Gate Staff Profile: Peter Balakian

Donald M. and Constance H. Rebar Professsor of the Humanities Peter Balakian has taught at Colgate since 1980. A poet and writer, he teaches American literature and poetry, in addition to directing creative writing in the English department.

Balakian, author of Black Dog of Fate, also teaches a Core Distinction class entitled Modern Genocide. He is originally from Bergen County, New Jersey and is the grandson of survivors of the Armenian genocide.

Balakian attended the Englewood School for Boys – now Dwight-Englewood School – before attending Bucknell University as an undergraduate student and then Brown University where he received his doctorate in American Studies.

In the late 80’s, Balakian taught a course called Images of War and Peace in Modern Literature, Film, and Art and later taught the first Core Distinction course, “Modern Genocide,” in the Philosophy and Religion department. Of his current class, Balakian says it “brings together, history, literature, philosophy, psychology and ethics.”

In his role as teacher, Balakian’s goal is to instill in his students the same passion he has for language and writing.

“I want them to leave any class as much better readers and as young men and women who understand the complexity and depth of language and literature. In an age like ours, we need to protect our relationship to language more than ever. It’s both an aesthetic and moral issue,” Balakian said.

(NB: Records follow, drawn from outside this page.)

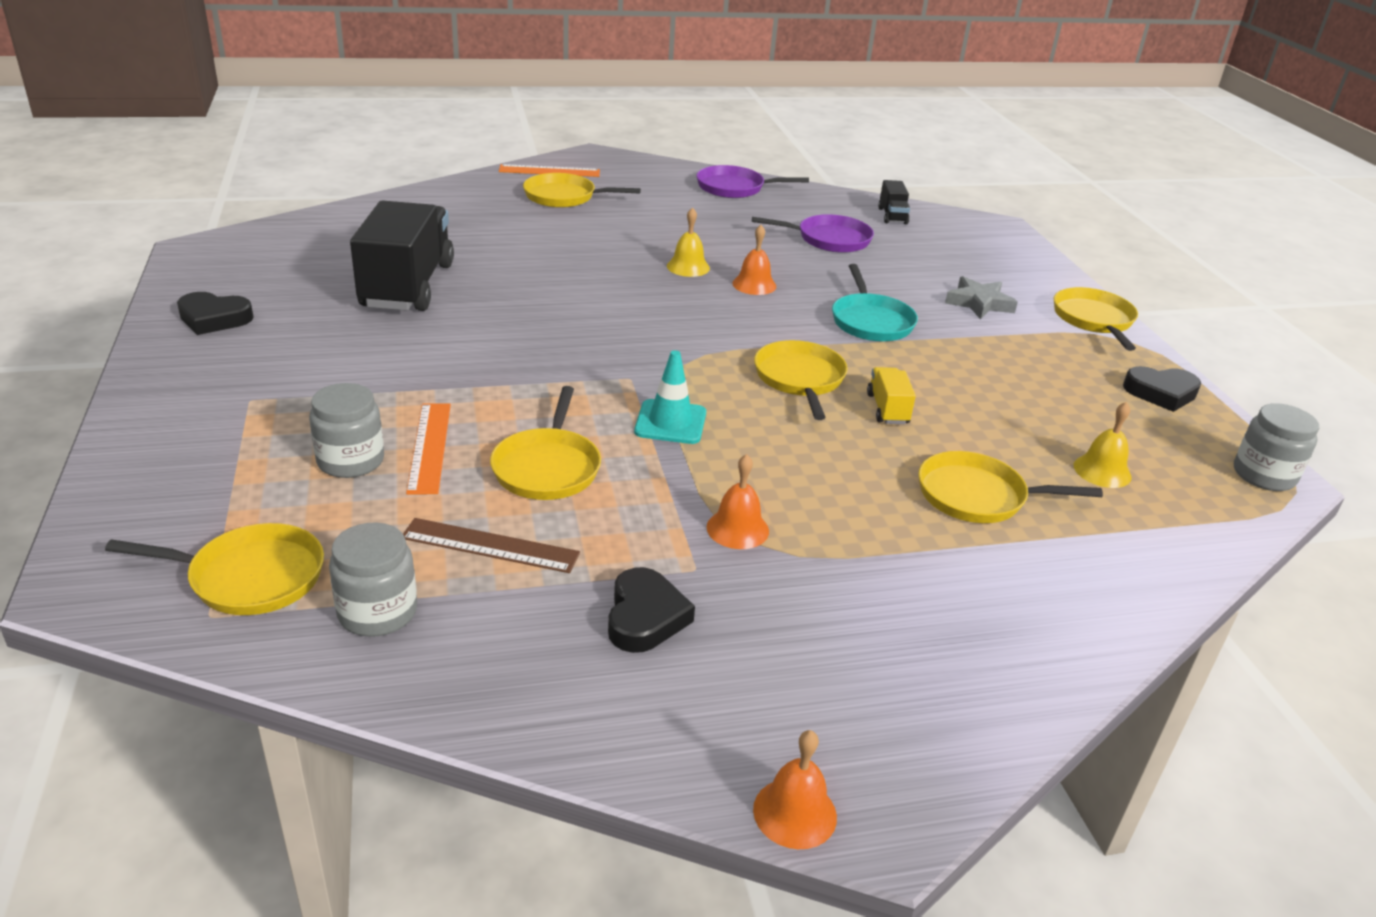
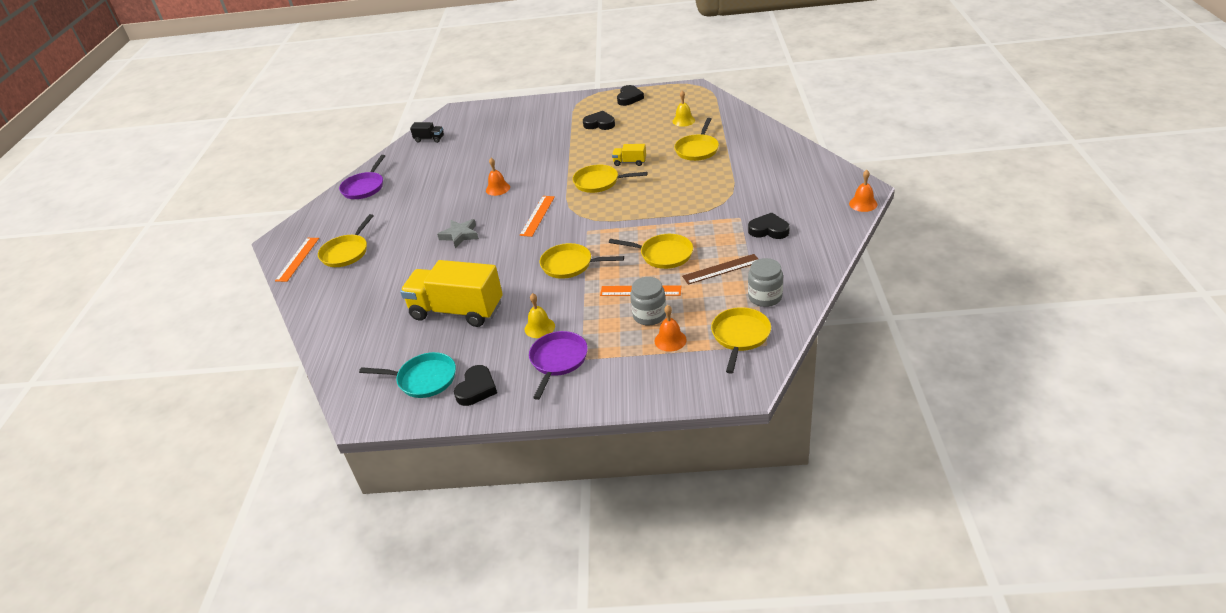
camera: 70 degrees left, 5 degrees up
black truck [350,200,454,311] -> yellow truck [400,260,503,327]
brown ruler [403,518,580,573] -> brown ruler turned 45 degrees clockwise [682,254,758,285]
turquoise traffic cone [634,350,706,444] -> none
yellow bell [667,207,710,277] -> yellow bell moved to [525,293,555,338]
orange bell [706,454,769,549] -> orange bell moved to [654,305,687,352]
purple pan [752,214,874,253] -> purple pan moved to [529,331,588,400]
turquoise pan [832,264,918,341] -> turquoise pan moved to [359,352,456,398]
grey star [945,276,1018,320] -> grey star moved to [437,219,479,248]
yellow pan [1054,287,1138,351] -> yellow pan moved to [540,243,624,279]
grey jar [1234,403,1319,491] -> none
none -> orange ruler [520,196,555,237]
none -> black heart [583,111,615,130]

Balakian’s favorite part of teaching at Colgate is the close relationship that a Liberal Arts education encourages between students and faculty. Additionally, he attributes a healthy working atmosphere in Hamilton, NY to the natural environment.

“One of the most gratifying aspects of working here is to be in an environment of such beauty where the mind can work well and deeply in our landscape,” Balakian said.

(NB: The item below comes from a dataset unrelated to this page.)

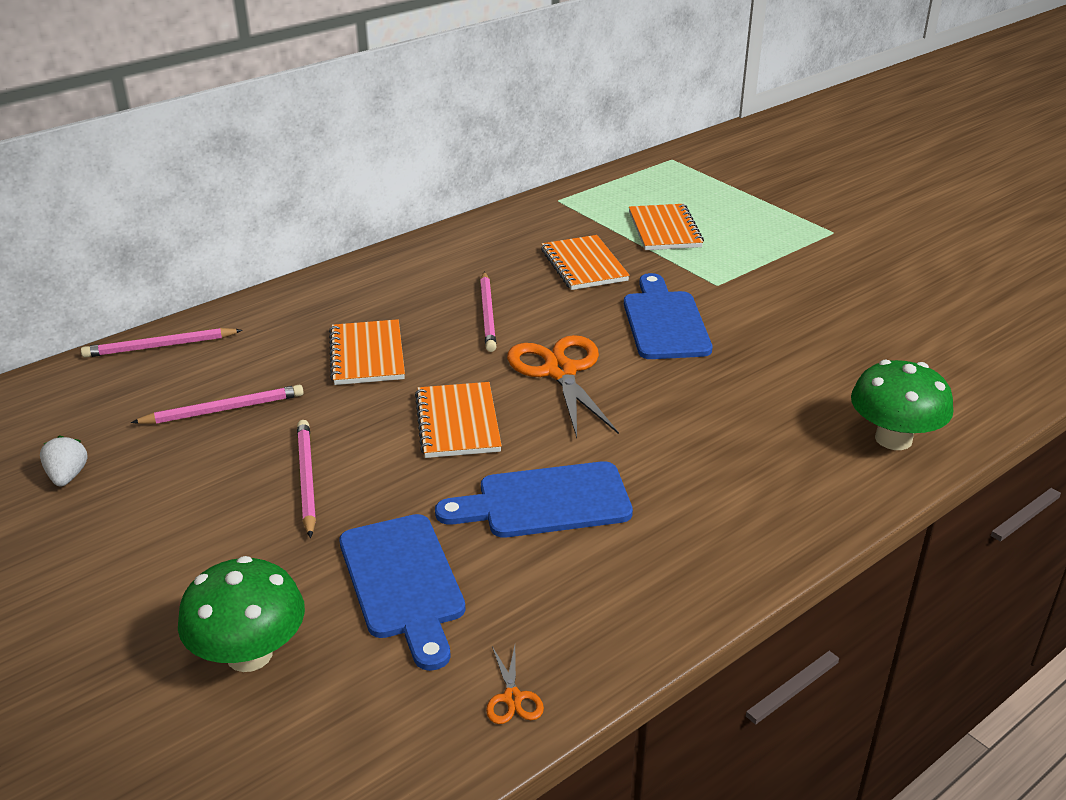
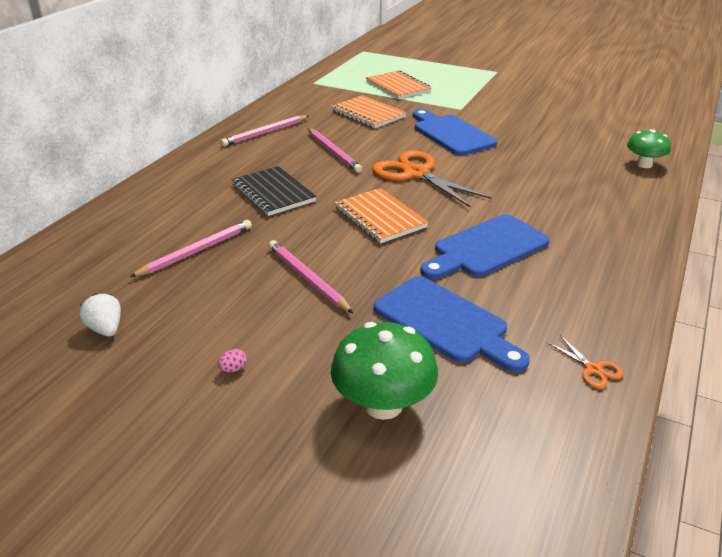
camera: 25 degrees left, 0 degrees up
pink pencil [81,328,243,358] -> pink pencil moved to [221,115,308,146]
orange notebook [329,319,405,385] -> black notebook [232,166,317,216]
green mushroom [851,360,953,450] -> green mushroom [627,129,671,168], size x0.65
none -> pink egg [218,349,247,372]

His recent works include June-Tree: New and Selected Poems, 1974-2000 and his acclaimed memoir Black Dog of Fate, winner of the 1998 PEN/Albrand Prize, and The Burning Tigris: The Armenian Genocide and America’s Response, which won the 2005 Raphael Lemkin Prize and was a New York Times Best Seller.

Balakian is driven to write poetry by his natural passion for language. “Artists make the art they do because it’s in them to do so. I’m a lyric poet because that is the medium that is necessary for me to work in,” he said.

Balakian is currently working on a “long poem” and “a book of essays about poetry in culture and a collaborative translation of a major memoir of the Armenian Genocide.”

In August, Balakian gave the Founders’ Day Convocation Address, telling the first-year students, “The classroom is the laboratory of life – it’s where the plans for the future of society are made. It’s where you come with your naked self to think out-loud, to pursue knowledge for its own sake, for pure the joy of the mind’s workings. A place where you come to discover who you are and who you might become.”